### What to work on:
What you return should be the lines from the first line of the records below through the line holding "[669,175,1022,193] k návrhovému", unchanged.

### Input data:
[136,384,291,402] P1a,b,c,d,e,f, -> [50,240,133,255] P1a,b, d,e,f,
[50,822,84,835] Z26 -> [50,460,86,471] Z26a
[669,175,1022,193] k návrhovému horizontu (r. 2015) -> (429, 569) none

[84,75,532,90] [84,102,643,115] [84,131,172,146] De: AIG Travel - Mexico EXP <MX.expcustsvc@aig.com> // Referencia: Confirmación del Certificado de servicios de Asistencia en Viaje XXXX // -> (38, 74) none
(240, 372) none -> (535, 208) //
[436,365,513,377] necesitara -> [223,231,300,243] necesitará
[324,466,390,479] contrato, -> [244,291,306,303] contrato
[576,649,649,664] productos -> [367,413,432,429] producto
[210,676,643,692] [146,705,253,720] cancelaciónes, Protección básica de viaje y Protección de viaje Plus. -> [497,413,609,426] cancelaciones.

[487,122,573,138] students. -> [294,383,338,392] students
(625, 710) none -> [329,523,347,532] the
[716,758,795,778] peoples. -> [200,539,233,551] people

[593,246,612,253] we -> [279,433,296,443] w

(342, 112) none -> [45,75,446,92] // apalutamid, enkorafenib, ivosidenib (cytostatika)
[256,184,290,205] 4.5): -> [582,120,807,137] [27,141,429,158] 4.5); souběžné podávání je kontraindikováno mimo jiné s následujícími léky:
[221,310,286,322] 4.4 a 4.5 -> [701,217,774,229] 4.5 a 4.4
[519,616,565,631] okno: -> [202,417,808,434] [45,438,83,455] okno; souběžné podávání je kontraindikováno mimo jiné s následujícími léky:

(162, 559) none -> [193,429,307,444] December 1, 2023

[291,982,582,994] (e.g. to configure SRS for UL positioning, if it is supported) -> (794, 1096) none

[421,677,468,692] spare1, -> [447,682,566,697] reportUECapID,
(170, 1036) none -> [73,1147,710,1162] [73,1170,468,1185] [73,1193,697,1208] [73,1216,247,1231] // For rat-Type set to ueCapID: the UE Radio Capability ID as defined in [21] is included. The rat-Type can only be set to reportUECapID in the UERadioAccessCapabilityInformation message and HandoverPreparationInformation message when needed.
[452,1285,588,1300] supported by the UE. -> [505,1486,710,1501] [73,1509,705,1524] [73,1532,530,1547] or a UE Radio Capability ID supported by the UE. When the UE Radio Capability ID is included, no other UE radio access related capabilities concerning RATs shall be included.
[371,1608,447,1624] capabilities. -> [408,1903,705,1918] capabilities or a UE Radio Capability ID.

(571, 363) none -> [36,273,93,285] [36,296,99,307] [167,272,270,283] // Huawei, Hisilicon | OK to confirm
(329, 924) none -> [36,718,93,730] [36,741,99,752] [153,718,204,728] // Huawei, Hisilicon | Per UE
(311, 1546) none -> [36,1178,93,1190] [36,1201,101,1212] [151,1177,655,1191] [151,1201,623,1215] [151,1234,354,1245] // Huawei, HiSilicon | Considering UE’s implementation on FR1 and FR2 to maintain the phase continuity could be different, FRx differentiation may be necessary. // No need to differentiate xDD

### Response:
[136,384,291,402] P1a,b,c,d,e,f, -> [50,240,133,255] P1a,b, d,e,f,
[50,822,84,835] Z26 -> [50,460,86,471] Z26a
[669,175,1022,193] k návrhovému horizontu (r. 2015) -> (429, 569) none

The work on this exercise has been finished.